Germany deports 18 more rejected asylum seekers back to Afghanistan

Published February 23rd, 2017 - 08:00 GMT
People take part in a demonstration against the deportation of some 50 Afghan refugees from Munich airport, southern Germany, on February 22, 2017. (AFP/Matthias Balk)
People take part in a demonstration against the deportation of some 50 Afghan refugees from Munich airport, southern Germany, on February 22, 2017. (AFP/Matthias Balk)

A Kabul-bound plane with 18 Afghan migrants on board took off from Munich Airport late Wednesday, its passengers becoming the third group of rejected asylum seekers to be deported by German authorities back to Afghanistan.

The deportations have come under fire in Germany from opposition parties and rights groups who argue that much of Afghanistan is not safe for return.

The Bavarian Interior Ministry reported there were 18 deportees on board - fewer than the 50 previously cited by Upper Bavarian police.

Around 250 people gathered at the airport to protest the deportation, according to police.

"This is unjustifiable," said Maria Brand, an aid worker from Upper Bavaria's city of Erding.

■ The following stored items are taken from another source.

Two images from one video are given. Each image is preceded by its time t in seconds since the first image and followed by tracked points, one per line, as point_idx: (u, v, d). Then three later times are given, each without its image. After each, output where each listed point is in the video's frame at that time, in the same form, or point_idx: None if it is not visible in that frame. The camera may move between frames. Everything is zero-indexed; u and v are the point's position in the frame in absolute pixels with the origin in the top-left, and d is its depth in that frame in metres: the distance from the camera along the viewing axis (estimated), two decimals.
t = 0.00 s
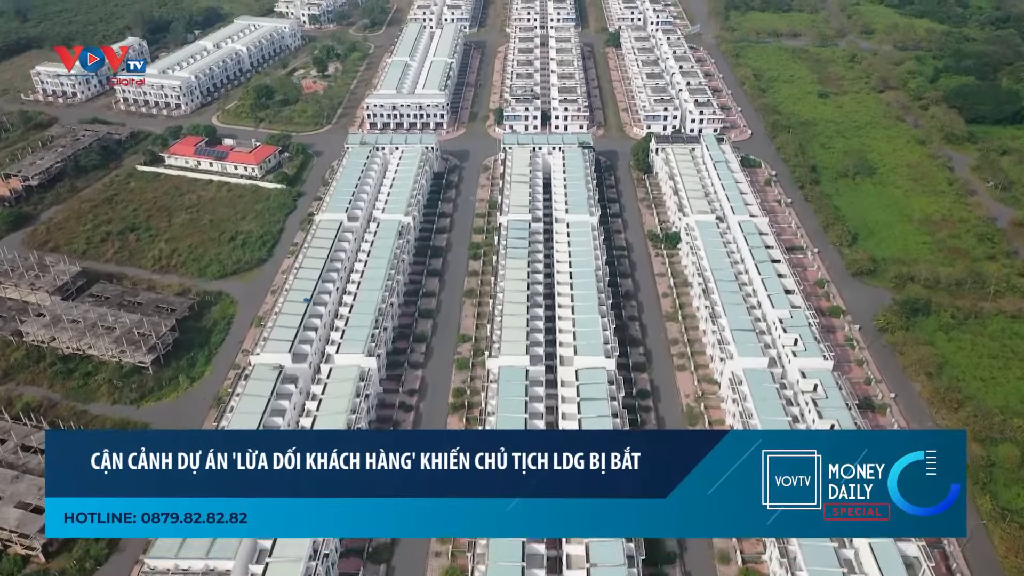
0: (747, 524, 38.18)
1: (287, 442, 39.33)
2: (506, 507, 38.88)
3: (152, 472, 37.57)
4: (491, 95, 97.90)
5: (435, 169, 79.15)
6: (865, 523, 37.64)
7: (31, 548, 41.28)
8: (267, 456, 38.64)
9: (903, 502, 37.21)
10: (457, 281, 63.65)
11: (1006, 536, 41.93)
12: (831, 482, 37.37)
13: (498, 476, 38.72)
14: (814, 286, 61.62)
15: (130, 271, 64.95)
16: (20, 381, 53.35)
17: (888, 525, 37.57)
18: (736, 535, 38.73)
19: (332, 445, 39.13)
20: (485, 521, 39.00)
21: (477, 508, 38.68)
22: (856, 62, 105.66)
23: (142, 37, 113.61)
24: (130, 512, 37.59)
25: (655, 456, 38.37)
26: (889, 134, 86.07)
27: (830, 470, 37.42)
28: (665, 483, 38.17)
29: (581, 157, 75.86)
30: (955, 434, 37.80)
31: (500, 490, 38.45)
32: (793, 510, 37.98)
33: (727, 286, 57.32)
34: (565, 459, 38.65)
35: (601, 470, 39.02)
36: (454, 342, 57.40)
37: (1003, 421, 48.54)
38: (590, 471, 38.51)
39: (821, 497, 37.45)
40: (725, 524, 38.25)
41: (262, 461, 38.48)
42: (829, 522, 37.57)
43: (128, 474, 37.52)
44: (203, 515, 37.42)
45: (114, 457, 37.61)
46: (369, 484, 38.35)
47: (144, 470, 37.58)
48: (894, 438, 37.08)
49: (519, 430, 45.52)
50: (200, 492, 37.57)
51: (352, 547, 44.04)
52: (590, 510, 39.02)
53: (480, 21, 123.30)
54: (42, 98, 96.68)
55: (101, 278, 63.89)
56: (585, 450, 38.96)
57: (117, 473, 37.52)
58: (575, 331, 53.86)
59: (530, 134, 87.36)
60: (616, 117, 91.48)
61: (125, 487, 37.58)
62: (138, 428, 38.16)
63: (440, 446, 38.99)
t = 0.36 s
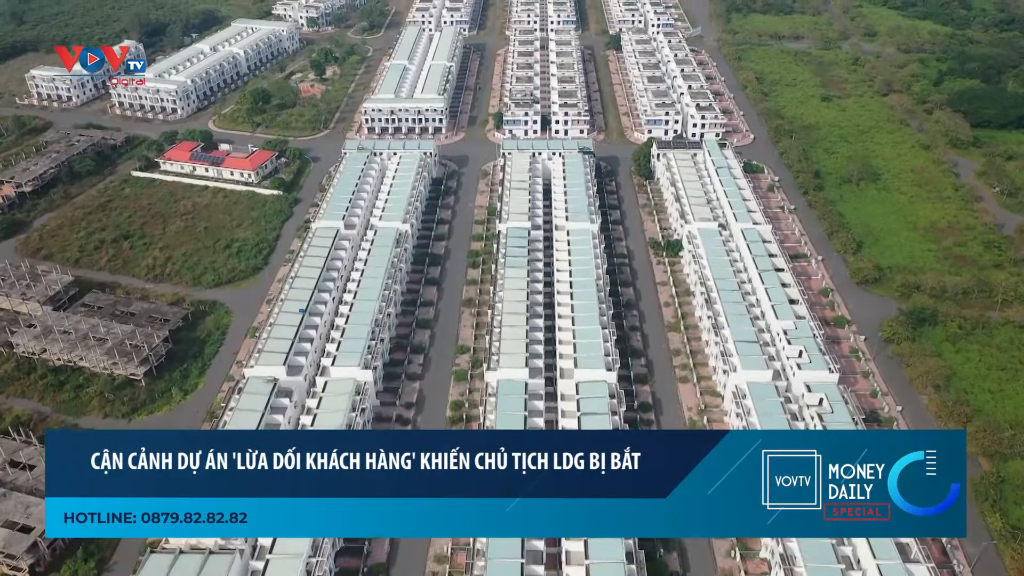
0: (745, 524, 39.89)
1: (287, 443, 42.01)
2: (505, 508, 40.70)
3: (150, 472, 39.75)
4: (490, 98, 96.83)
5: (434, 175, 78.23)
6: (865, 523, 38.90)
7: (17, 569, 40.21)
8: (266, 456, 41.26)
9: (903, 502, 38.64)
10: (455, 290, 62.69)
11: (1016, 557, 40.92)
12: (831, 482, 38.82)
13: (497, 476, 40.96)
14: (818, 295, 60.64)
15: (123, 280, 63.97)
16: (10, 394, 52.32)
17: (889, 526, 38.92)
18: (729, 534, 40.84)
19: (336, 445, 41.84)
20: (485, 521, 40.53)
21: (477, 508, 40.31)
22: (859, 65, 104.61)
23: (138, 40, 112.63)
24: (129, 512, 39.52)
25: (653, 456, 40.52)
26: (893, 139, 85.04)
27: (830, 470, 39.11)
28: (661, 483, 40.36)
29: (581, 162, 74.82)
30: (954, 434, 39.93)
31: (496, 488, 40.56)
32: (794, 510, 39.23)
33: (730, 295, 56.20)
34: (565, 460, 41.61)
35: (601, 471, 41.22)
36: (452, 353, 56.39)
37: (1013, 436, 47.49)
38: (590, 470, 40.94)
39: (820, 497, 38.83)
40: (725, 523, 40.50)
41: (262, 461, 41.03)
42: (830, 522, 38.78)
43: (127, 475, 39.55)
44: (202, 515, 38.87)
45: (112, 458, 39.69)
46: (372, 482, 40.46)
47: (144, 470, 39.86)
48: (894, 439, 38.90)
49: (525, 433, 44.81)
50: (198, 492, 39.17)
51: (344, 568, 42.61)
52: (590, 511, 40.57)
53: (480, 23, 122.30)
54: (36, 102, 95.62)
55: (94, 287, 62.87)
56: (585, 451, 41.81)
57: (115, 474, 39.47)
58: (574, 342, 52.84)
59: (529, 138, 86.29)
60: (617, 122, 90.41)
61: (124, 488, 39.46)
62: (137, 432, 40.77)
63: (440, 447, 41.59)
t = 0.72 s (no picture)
0: (747, 524, 38.69)
1: (287, 443, 40.83)
2: (506, 508, 39.74)
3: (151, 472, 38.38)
4: (489, 102, 95.82)
5: (432, 181, 77.20)
6: (864, 523, 37.91)
7: None
8: (267, 456, 40.06)
9: (903, 502, 37.59)
10: (453, 300, 61.66)
11: None
12: (831, 482, 37.70)
13: (497, 476, 39.49)
14: (822, 304, 59.63)
15: (116, 289, 62.94)
16: None
17: (888, 525, 37.92)
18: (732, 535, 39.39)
19: (334, 445, 40.43)
20: (485, 521, 39.71)
21: (476, 508, 39.28)
22: (862, 68, 103.58)
23: (134, 43, 111.58)
24: (129, 512, 38.01)
25: (654, 455, 39.26)
26: (897, 143, 84.00)
27: (830, 470, 37.81)
28: (663, 483, 38.92)
29: (581, 168, 73.75)
30: (952, 433, 38.75)
31: (500, 488, 39.20)
32: (794, 510, 38.29)
33: (733, 306, 55.17)
34: (565, 460, 39.85)
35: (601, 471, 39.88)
36: (450, 365, 55.38)
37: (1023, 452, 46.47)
38: (590, 471, 39.47)
39: (820, 497, 37.85)
40: (726, 524, 39.03)
41: (262, 461, 39.75)
42: (829, 522, 37.98)
43: (128, 474, 38.27)
44: (202, 515, 37.94)
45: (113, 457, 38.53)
46: (370, 482, 39.04)
47: (143, 469, 38.47)
48: (894, 438, 37.73)
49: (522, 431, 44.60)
50: (199, 491, 38.23)
51: None
52: (591, 510, 39.74)
53: (479, 25, 121.25)
54: (31, 106, 94.59)
55: (86, 296, 61.82)
56: (585, 450, 40.13)
57: (116, 473, 38.30)
58: (574, 355, 51.78)
59: (529, 143, 85.24)
60: (617, 126, 89.35)
61: (124, 487, 38.21)
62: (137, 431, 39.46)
63: (440, 446, 40.02)
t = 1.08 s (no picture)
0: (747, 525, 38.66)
1: (288, 442, 40.53)
2: (505, 508, 39.64)
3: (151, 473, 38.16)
4: (488, 107, 94.77)
5: (430, 187, 76.16)
6: (864, 523, 37.99)
7: None
8: (267, 456, 39.77)
9: (903, 502, 37.55)
10: (451, 310, 60.60)
11: None
12: (831, 482, 37.79)
13: (497, 476, 39.45)
14: (827, 315, 58.54)
15: (108, 299, 61.89)
16: None
17: (889, 526, 37.91)
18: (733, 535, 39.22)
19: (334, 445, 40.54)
20: (485, 521, 39.61)
21: (476, 508, 39.28)
22: (865, 71, 102.49)
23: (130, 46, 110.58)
24: (129, 512, 37.98)
25: (653, 456, 39.35)
26: (901, 148, 82.88)
27: (830, 470, 37.92)
28: (665, 483, 38.92)
29: (581, 175, 72.66)
30: (953, 433, 38.42)
31: (501, 488, 39.16)
32: (794, 510, 38.41)
33: (736, 317, 54.14)
34: (565, 459, 40.01)
35: (601, 471, 40.09)
36: (447, 377, 54.27)
37: None
38: (590, 471, 39.68)
39: (820, 497, 37.96)
40: (726, 524, 38.86)
41: (262, 461, 39.56)
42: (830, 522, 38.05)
43: (127, 474, 38.06)
44: (202, 515, 38.07)
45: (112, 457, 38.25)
46: (370, 483, 38.99)
47: (144, 470, 38.25)
48: (894, 439, 37.63)
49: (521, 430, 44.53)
50: (199, 492, 38.08)
51: None
52: (590, 511, 39.68)
53: (478, 28, 120.17)
54: (25, 111, 93.54)
55: (77, 307, 60.76)
56: (585, 451, 40.47)
57: (115, 473, 38.07)
58: (574, 368, 50.66)
59: (528, 148, 84.13)
60: (617, 131, 88.25)
61: (124, 486, 38.06)
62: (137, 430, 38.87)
63: (440, 446, 39.92)
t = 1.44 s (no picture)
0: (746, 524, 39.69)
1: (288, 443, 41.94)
2: (505, 508, 40.74)
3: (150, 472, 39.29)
4: (487, 111, 93.78)
5: (428, 194, 75.17)
6: (865, 523, 38.73)
7: None
8: (267, 456, 41.42)
9: (903, 502, 38.28)
10: (449, 319, 59.61)
11: None
12: (831, 482, 38.43)
13: (497, 476, 40.80)
14: (831, 325, 57.58)
15: (101, 308, 60.92)
16: None
17: (889, 525, 38.77)
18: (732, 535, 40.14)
19: (336, 445, 41.85)
20: (485, 520, 40.70)
21: (476, 507, 40.34)
22: (868, 74, 101.47)
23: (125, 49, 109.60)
24: (129, 512, 39.06)
25: (653, 456, 40.49)
26: (905, 153, 81.85)
27: (830, 470, 38.54)
28: (663, 483, 39.94)
29: (581, 181, 71.66)
30: (953, 432, 39.14)
31: (499, 488, 40.43)
32: (795, 510, 39.03)
33: (739, 328, 53.22)
34: (565, 460, 41.25)
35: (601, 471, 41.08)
36: (445, 390, 53.28)
37: None
38: (590, 471, 40.77)
39: (820, 497, 38.62)
40: (726, 523, 39.79)
41: (262, 461, 41.13)
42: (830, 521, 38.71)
43: (127, 474, 39.14)
44: (203, 515, 39.19)
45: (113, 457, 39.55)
46: (372, 482, 40.32)
47: (144, 470, 39.40)
48: (895, 439, 38.03)
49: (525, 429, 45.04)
50: (198, 491, 39.20)
51: None
52: (587, 510, 40.69)
53: (477, 30, 119.07)
54: (19, 115, 92.54)
55: (69, 317, 59.80)
56: (585, 451, 41.43)
57: (115, 473, 39.20)
58: (574, 382, 49.68)
59: (528, 153, 83.11)
60: (618, 135, 87.23)
61: (125, 486, 39.08)
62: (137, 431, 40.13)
63: (440, 447, 41.38)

"There are no secure areas in Afghanistan," said Nadine Kriebel of the Bavarian Refugees' Council, which organized the rally. "We want to lodge a protest against these indiscriminate deportations."

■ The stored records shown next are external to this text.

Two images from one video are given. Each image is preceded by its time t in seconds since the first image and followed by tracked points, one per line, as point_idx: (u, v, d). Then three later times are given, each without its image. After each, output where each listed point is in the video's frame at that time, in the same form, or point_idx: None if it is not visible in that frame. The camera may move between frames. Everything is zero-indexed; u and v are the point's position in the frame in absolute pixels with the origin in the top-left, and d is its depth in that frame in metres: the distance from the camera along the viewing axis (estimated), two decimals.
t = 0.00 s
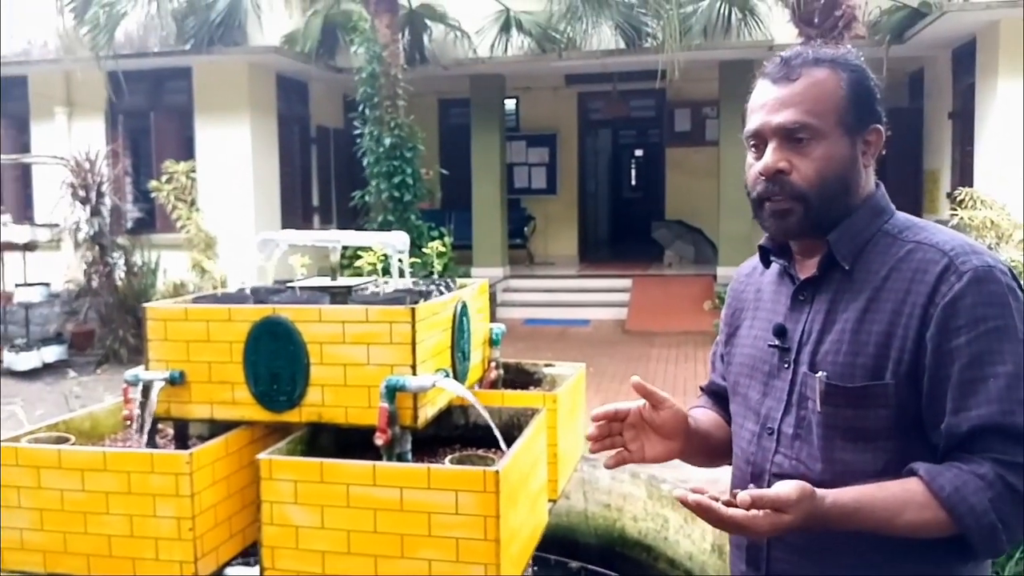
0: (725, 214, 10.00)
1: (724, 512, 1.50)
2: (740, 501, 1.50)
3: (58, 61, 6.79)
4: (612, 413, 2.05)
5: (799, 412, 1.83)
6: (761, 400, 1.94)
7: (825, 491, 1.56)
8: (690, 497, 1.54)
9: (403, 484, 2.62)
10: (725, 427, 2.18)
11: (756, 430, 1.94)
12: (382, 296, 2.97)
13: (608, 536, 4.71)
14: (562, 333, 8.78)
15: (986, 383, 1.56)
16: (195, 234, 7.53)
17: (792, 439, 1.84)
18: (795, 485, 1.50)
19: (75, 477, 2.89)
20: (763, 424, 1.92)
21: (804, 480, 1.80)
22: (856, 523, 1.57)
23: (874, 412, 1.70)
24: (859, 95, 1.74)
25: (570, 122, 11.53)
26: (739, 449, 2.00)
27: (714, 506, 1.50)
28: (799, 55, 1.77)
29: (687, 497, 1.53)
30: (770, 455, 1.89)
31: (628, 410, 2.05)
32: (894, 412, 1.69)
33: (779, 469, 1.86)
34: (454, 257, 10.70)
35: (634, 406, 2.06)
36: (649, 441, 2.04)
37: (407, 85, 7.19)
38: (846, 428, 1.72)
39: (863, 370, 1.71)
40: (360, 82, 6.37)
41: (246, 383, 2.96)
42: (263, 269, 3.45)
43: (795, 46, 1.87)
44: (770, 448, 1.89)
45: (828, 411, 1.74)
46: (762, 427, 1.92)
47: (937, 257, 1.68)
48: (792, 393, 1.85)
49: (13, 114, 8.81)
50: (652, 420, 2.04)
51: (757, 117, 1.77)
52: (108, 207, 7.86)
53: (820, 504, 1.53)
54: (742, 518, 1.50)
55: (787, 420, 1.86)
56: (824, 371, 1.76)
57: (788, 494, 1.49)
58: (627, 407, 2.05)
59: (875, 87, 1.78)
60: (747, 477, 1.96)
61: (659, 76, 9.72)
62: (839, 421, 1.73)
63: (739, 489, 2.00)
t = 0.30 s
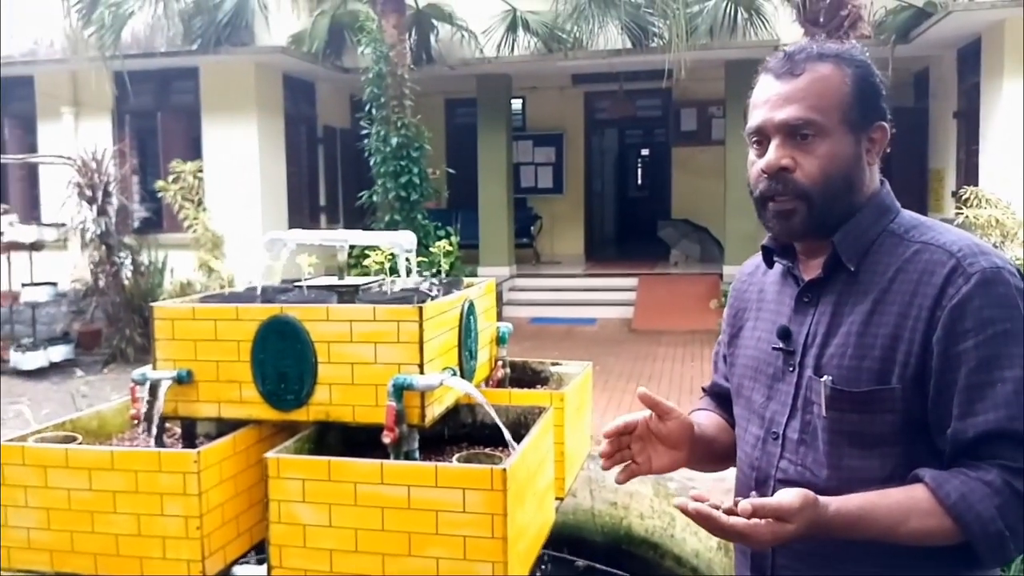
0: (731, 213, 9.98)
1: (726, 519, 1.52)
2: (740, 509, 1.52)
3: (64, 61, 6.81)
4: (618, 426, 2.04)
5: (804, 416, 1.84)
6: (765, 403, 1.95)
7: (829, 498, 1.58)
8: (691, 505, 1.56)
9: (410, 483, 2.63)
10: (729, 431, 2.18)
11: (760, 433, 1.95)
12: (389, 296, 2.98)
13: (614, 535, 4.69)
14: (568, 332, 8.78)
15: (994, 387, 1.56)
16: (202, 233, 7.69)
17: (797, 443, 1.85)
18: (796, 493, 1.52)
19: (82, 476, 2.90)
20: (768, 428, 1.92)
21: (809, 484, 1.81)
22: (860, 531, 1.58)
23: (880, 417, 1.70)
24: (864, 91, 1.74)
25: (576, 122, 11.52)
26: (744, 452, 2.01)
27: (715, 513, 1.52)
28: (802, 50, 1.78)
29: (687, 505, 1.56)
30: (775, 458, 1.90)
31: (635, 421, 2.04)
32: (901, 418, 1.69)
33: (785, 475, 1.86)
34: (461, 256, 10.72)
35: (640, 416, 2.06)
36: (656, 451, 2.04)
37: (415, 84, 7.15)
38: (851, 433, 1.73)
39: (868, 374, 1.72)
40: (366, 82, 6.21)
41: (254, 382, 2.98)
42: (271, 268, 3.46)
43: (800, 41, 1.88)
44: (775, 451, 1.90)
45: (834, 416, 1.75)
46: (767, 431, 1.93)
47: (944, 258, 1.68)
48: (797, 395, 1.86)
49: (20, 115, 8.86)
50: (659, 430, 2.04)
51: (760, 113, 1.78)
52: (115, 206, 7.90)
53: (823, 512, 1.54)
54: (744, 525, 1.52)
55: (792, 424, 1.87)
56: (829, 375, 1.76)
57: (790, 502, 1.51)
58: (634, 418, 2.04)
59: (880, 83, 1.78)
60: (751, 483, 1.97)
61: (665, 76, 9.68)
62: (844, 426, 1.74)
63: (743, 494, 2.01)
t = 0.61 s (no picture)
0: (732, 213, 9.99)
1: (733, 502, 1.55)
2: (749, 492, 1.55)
3: (67, 60, 6.84)
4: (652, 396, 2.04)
5: (805, 419, 1.85)
6: (764, 405, 1.95)
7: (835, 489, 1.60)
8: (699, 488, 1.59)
9: (411, 483, 2.64)
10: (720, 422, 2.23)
11: (760, 435, 1.96)
12: (391, 296, 2.99)
13: (614, 533, 4.69)
14: (571, 332, 8.79)
15: (999, 390, 1.56)
16: (204, 233, 7.64)
17: (798, 445, 1.86)
18: (803, 481, 1.55)
19: (85, 477, 2.91)
20: (768, 429, 1.93)
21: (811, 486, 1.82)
22: (866, 524, 1.60)
23: (883, 419, 1.71)
24: (866, 91, 1.74)
25: (577, 122, 11.55)
26: (743, 454, 2.02)
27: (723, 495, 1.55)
28: (803, 50, 1.78)
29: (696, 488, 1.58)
30: (776, 460, 1.90)
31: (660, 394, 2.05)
32: (904, 420, 1.70)
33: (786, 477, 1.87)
34: (463, 256, 10.73)
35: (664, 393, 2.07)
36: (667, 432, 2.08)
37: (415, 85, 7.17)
38: (854, 436, 1.74)
39: (871, 376, 1.72)
40: (367, 82, 6.24)
41: (257, 382, 2.99)
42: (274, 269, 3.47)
43: (800, 40, 1.88)
44: (776, 453, 1.90)
45: (836, 417, 1.75)
46: (766, 433, 1.94)
47: (948, 259, 1.68)
48: (797, 396, 1.87)
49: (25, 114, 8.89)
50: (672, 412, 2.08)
51: (761, 114, 1.78)
52: (117, 206, 8.48)
53: (829, 501, 1.58)
54: (748, 510, 1.56)
55: (793, 426, 1.87)
56: (832, 377, 1.77)
57: (797, 489, 1.55)
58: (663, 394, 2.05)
59: (882, 83, 1.78)
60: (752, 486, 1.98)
61: (667, 76, 9.72)
62: (847, 427, 1.75)
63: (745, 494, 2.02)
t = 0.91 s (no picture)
0: (732, 213, 9.97)
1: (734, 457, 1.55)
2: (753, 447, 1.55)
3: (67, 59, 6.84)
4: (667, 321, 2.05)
5: (805, 421, 1.84)
6: (764, 406, 1.95)
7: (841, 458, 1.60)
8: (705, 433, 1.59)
9: (410, 483, 2.64)
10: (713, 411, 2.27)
11: (760, 437, 1.95)
12: (390, 296, 2.98)
13: (614, 535, 4.70)
14: (571, 332, 8.78)
15: (1002, 390, 1.56)
16: (205, 233, 7.15)
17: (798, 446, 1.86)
18: (809, 444, 1.55)
19: (85, 477, 2.91)
20: (768, 430, 1.93)
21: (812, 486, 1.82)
22: (867, 497, 1.61)
23: (885, 420, 1.71)
24: (862, 92, 1.74)
25: (577, 122, 11.57)
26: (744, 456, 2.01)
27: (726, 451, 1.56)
28: (797, 52, 1.78)
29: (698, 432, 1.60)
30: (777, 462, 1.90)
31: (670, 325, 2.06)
32: (905, 421, 1.70)
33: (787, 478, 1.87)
34: (462, 257, 10.72)
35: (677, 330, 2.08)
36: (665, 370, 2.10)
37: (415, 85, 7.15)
38: (855, 436, 1.74)
39: (873, 377, 1.72)
40: (367, 82, 6.22)
41: (256, 382, 2.98)
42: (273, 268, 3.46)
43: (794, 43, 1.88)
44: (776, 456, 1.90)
45: (838, 419, 1.75)
46: (767, 434, 1.93)
47: (950, 260, 1.67)
48: (797, 398, 1.86)
49: (25, 114, 8.88)
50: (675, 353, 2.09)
51: (757, 119, 1.77)
52: (118, 207, 8.38)
53: (835, 468, 1.58)
54: (754, 468, 1.56)
55: (793, 428, 1.87)
56: (832, 379, 1.77)
57: (803, 451, 1.55)
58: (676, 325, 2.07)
59: (877, 83, 1.78)
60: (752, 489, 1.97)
61: (666, 76, 9.75)
62: (848, 428, 1.74)
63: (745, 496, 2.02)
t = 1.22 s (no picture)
0: (731, 212, 9.97)
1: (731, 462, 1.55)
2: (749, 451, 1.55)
3: (66, 59, 6.87)
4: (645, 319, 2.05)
5: (805, 422, 1.84)
6: (763, 407, 1.95)
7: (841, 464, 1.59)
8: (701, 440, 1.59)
9: (410, 484, 2.63)
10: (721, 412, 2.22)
11: (760, 437, 1.95)
12: (391, 296, 2.98)
13: (614, 534, 4.69)
14: (571, 331, 8.78)
15: (1003, 389, 1.55)
16: (205, 232, 6.97)
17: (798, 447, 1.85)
18: (807, 449, 1.54)
19: (84, 477, 2.91)
20: (767, 431, 1.92)
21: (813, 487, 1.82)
22: (865, 502, 1.60)
23: (885, 420, 1.70)
24: (858, 95, 1.73)
25: (578, 122, 11.58)
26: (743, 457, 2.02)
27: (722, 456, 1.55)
28: (792, 58, 1.77)
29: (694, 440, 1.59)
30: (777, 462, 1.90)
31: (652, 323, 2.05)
32: (907, 421, 1.69)
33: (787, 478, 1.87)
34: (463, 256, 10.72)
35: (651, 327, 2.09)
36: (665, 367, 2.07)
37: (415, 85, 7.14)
38: (856, 436, 1.73)
39: (873, 377, 1.71)
40: (367, 82, 6.22)
41: (255, 383, 2.97)
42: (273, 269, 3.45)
43: (791, 46, 1.87)
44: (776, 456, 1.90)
45: (839, 418, 1.75)
46: (766, 435, 1.93)
47: (950, 260, 1.67)
48: (797, 398, 1.86)
49: (25, 114, 8.82)
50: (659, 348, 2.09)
51: (754, 126, 1.77)
52: (117, 206, 8.04)
53: (835, 473, 1.56)
54: (751, 473, 1.55)
55: (793, 429, 1.87)
56: (832, 379, 1.76)
57: (799, 456, 1.53)
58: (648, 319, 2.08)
59: (874, 85, 1.77)
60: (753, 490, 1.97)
61: (666, 75, 9.77)
62: (849, 429, 1.74)
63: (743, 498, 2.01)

In the past, the majority of Afghans whose asylum bids were declined were allowed to remain in Germany due to the security threat in their country. But Berlin decided last year to designate parts of Afghanistan safe for return.

German Interior Minister Thomas de Maiziere said in October that the group deportations were supposed to send a signal to Afghans that Germany only accepts a small number of asylum bids from their country.

Peter Altmaier, German Chancellor Angela Merkel's chief of staff, defended the initiative on Wednesday, saying that the authorities had to act on decisions made by the courts.

"Those who have no claim to asylum from any conceivable point of view - where the courts have determined that they do not face the threat of persecution - must expect to be repatriated," Altmaier told Deutschlandfunk radio.